DATASET:
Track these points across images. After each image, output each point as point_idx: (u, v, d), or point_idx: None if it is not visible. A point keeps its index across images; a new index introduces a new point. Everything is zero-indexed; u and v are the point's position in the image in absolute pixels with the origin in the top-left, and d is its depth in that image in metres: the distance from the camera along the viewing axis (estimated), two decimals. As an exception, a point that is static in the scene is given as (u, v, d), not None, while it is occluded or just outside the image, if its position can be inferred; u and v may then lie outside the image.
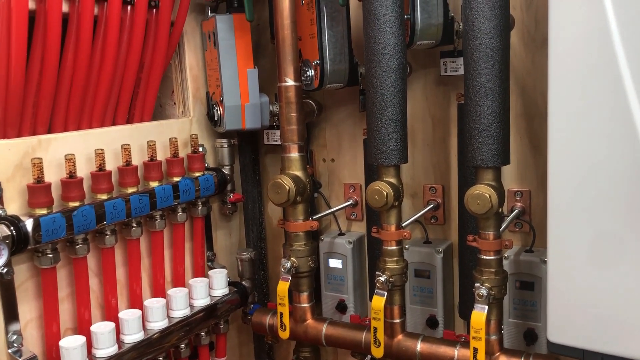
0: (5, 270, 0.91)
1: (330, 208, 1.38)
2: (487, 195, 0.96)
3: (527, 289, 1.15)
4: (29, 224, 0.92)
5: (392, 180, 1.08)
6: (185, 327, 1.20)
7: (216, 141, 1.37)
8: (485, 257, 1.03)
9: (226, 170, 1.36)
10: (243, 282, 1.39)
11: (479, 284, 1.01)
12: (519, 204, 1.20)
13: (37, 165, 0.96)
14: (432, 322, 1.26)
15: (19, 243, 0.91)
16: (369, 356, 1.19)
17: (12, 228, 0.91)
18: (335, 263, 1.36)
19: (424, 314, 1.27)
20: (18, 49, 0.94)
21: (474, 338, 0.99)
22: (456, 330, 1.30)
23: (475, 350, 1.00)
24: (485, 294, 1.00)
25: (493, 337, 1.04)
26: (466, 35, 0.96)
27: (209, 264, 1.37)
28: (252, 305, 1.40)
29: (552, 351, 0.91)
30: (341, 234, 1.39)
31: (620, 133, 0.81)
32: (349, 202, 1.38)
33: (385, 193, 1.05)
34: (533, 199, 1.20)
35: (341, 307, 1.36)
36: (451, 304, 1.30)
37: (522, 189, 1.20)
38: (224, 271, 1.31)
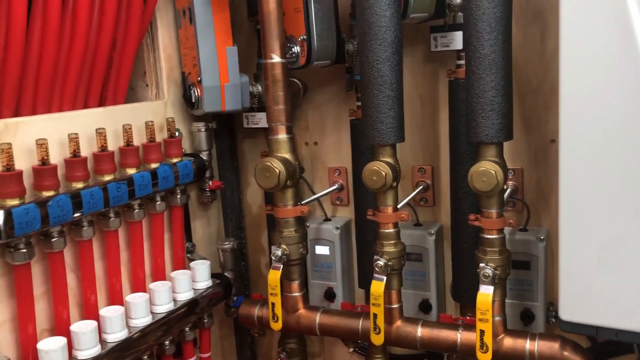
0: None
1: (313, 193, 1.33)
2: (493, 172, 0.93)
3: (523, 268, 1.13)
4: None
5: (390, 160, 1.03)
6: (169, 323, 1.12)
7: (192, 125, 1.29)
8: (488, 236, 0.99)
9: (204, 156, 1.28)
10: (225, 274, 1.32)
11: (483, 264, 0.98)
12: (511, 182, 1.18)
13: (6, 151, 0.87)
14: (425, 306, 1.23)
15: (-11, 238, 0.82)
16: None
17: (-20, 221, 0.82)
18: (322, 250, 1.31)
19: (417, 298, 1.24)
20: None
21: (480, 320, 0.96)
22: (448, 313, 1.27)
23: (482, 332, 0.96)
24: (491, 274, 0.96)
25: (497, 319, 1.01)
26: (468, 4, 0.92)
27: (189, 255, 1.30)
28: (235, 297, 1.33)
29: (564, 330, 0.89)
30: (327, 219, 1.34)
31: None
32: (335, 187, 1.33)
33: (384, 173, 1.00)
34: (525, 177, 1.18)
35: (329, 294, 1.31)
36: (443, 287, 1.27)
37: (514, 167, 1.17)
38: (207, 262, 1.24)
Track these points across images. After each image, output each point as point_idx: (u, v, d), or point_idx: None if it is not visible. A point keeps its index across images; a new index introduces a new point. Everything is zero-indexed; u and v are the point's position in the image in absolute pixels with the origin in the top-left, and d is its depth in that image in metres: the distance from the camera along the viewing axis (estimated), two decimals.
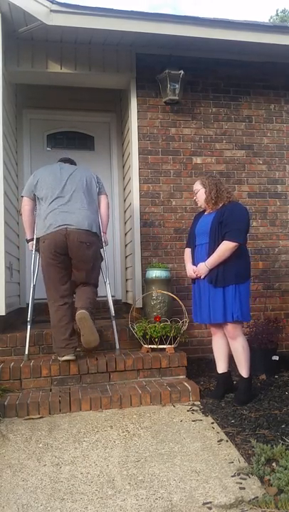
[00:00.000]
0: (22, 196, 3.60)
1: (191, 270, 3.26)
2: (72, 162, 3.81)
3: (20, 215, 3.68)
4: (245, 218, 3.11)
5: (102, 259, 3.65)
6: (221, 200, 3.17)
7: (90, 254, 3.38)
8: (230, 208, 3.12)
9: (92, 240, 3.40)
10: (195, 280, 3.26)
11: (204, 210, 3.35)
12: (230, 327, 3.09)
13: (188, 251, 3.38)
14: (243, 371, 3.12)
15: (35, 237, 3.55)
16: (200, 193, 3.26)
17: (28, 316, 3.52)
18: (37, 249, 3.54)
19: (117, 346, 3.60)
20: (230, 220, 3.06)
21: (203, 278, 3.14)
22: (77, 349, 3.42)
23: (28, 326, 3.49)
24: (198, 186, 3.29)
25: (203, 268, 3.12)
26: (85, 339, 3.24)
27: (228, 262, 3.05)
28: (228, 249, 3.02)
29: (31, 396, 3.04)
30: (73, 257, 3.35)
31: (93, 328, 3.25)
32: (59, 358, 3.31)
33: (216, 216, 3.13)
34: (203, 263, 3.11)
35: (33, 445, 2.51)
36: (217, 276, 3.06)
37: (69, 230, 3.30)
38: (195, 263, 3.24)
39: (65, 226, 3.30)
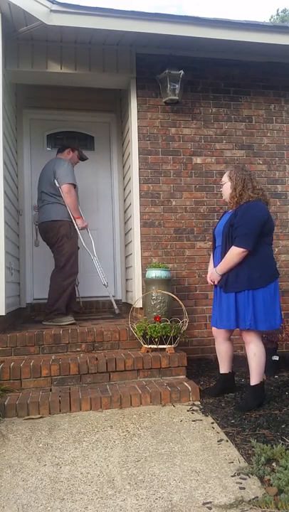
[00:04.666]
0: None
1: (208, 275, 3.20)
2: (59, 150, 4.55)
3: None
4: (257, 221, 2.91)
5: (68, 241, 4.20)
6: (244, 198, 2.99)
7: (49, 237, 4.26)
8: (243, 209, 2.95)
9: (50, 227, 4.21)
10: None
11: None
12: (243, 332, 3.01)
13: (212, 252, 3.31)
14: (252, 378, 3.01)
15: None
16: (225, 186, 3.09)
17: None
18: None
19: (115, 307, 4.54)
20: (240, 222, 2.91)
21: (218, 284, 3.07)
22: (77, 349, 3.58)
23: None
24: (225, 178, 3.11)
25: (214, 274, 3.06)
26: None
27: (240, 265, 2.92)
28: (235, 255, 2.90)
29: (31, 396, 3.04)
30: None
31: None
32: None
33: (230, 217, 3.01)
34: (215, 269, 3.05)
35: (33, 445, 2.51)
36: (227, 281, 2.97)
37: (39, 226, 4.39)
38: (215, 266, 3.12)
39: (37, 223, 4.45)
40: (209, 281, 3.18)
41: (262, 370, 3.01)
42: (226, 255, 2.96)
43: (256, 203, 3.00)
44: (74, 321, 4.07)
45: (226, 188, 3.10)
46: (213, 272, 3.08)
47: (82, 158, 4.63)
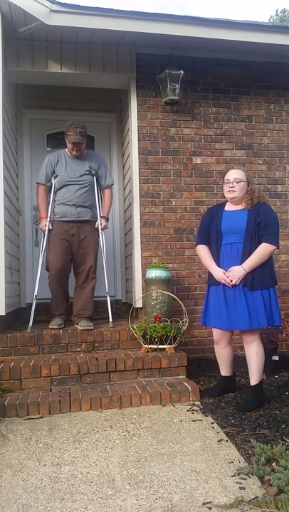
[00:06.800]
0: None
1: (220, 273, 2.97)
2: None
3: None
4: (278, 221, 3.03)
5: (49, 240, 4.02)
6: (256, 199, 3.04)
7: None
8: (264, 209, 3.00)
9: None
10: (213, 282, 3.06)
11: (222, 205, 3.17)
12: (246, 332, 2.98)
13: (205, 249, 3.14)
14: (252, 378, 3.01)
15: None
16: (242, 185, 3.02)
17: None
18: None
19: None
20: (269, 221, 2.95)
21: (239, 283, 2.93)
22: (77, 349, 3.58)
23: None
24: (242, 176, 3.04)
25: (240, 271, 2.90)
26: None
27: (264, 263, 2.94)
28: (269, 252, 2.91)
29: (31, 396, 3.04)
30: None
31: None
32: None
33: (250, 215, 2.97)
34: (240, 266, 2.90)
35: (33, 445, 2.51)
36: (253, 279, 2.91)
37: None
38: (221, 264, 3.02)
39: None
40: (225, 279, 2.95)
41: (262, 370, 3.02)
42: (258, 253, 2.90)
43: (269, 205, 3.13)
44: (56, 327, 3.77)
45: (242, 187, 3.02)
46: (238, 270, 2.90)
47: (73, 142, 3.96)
...
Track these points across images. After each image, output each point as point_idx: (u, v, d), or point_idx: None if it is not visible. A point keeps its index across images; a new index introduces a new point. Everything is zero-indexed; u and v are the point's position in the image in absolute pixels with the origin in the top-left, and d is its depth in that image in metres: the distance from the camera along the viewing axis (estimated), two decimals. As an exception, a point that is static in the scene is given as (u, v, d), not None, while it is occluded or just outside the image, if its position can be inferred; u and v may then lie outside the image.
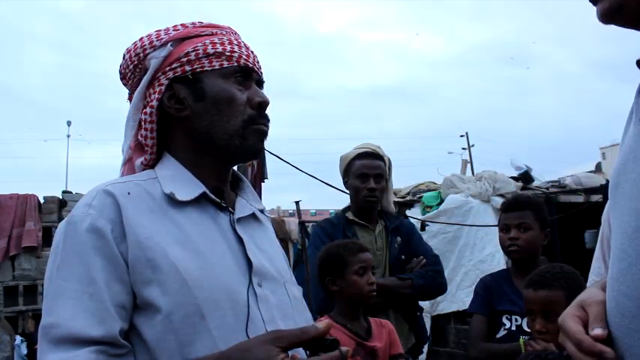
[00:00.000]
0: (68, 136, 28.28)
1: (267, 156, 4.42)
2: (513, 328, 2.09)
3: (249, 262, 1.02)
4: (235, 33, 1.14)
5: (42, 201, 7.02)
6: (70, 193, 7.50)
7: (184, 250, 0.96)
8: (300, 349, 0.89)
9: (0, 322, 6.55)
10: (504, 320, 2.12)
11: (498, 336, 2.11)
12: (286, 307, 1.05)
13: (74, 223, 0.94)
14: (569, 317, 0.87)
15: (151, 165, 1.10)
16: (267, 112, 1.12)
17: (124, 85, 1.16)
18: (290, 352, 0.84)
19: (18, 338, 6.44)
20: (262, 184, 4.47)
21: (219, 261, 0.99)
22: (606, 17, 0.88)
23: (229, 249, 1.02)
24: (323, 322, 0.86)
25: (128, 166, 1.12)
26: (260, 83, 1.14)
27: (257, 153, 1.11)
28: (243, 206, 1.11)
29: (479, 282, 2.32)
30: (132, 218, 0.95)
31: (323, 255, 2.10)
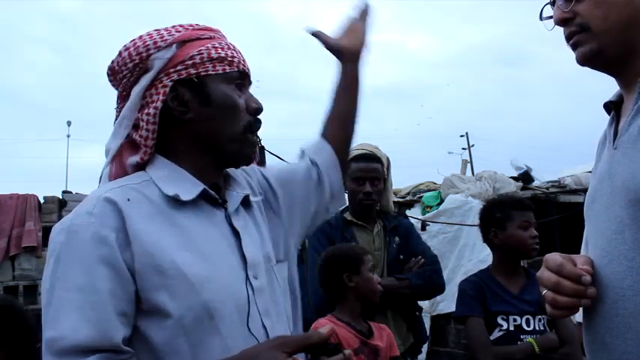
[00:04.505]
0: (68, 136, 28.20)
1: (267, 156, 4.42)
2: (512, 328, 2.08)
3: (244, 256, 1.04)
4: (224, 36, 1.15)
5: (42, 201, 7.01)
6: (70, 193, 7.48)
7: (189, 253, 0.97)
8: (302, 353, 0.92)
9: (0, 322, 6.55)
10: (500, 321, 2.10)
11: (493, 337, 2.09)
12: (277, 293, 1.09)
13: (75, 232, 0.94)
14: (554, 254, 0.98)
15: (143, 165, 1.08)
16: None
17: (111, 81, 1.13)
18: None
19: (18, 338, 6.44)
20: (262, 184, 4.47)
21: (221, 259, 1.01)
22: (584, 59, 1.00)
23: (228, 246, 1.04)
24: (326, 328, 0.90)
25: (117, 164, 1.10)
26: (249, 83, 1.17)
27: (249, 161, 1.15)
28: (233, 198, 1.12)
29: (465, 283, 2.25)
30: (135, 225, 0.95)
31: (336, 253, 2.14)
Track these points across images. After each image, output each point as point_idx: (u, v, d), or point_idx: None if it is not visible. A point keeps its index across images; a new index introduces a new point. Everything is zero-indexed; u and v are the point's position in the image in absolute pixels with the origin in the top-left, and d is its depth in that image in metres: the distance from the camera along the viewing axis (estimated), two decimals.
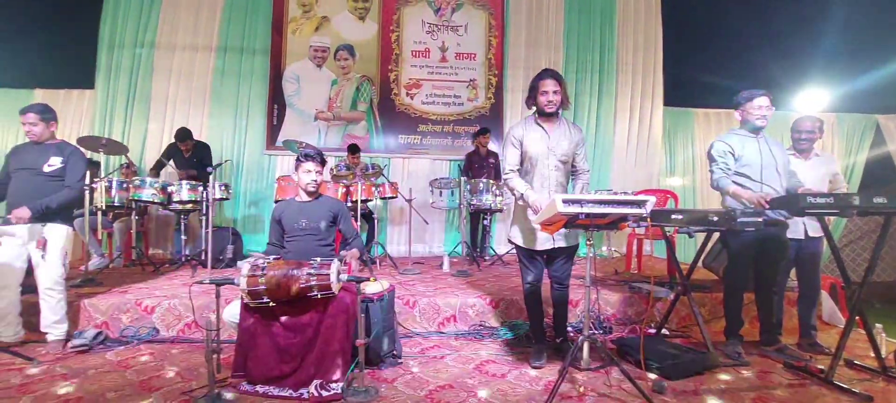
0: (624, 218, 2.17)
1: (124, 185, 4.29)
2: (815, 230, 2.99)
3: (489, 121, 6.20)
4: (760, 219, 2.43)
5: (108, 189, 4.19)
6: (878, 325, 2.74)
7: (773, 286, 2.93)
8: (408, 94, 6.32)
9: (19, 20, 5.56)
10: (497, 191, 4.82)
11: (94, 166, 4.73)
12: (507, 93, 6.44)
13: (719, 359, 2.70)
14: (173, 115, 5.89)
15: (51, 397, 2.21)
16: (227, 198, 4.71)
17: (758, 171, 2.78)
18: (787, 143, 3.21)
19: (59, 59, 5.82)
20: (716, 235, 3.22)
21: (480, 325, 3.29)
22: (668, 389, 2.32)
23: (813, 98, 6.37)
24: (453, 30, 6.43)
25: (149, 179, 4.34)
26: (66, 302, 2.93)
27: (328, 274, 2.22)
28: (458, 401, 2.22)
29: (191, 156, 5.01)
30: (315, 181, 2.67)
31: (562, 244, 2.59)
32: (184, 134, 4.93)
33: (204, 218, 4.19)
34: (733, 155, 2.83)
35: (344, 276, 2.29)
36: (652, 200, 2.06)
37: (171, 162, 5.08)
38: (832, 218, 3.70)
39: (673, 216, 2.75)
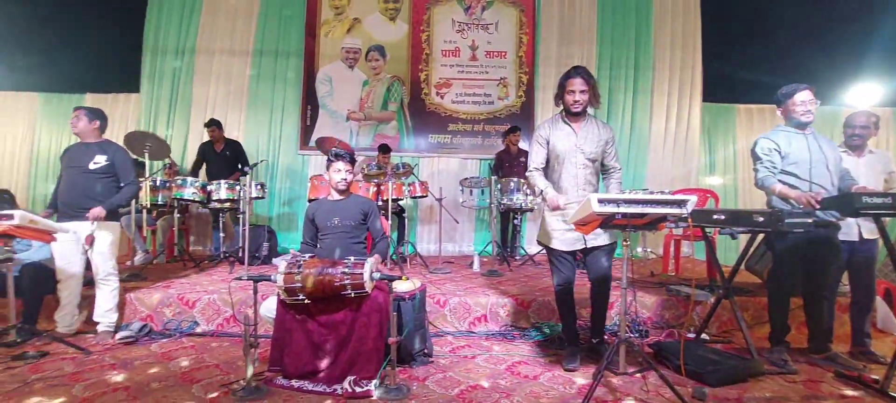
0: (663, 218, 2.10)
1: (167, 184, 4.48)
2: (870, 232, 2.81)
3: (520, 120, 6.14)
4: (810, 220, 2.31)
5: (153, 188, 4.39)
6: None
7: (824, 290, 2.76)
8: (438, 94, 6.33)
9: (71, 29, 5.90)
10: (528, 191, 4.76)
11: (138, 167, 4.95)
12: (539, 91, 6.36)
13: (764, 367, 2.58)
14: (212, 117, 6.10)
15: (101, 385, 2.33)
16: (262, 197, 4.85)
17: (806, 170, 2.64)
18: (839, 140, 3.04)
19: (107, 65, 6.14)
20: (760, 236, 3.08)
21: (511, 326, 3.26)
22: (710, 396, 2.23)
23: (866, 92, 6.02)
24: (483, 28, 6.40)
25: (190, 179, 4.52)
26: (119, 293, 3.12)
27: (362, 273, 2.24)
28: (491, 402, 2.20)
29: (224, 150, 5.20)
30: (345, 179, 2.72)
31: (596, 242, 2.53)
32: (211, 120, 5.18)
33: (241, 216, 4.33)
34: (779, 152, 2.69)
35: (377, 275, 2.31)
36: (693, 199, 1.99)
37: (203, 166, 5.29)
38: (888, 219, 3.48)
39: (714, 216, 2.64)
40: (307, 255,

WORK TASK:
Copy back the listing above exactly, but only from the line with "0: (624, 218, 2.17)" through the line with "30: (315, 181, 2.67)", both ends included.

ANSWER TO THE EXERCISE:
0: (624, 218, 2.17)
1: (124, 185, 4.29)
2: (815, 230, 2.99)
3: (489, 121, 6.20)
4: (760, 219, 2.43)
5: (108, 189, 4.19)
6: (878, 325, 2.74)
7: (773, 286, 2.93)
8: (408, 94, 6.32)
9: (19, 20, 5.56)
10: (497, 191, 4.82)
11: (94, 166, 4.73)
12: (507, 93, 6.44)
13: (719, 359, 2.70)
14: (173, 115, 5.89)
15: (51, 397, 2.21)
16: (227, 198, 4.71)
17: (758, 171, 2.78)
18: (787, 143, 3.21)
19: (59, 59, 5.82)
20: (716, 235, 3.22)
21: (480, 325, 3.29)
22: (668, 389, 2.32)
23: (813, 98, 6.37)
24: (453, 30, 6.43)
25: (149, 179, 4.34)
26: (66, 302, 2.93)
27: (328, 274, 2.22)
28: (458, 401, 2.22)
29: (191, 156, 5.01)
30: (315, 181, 2.67)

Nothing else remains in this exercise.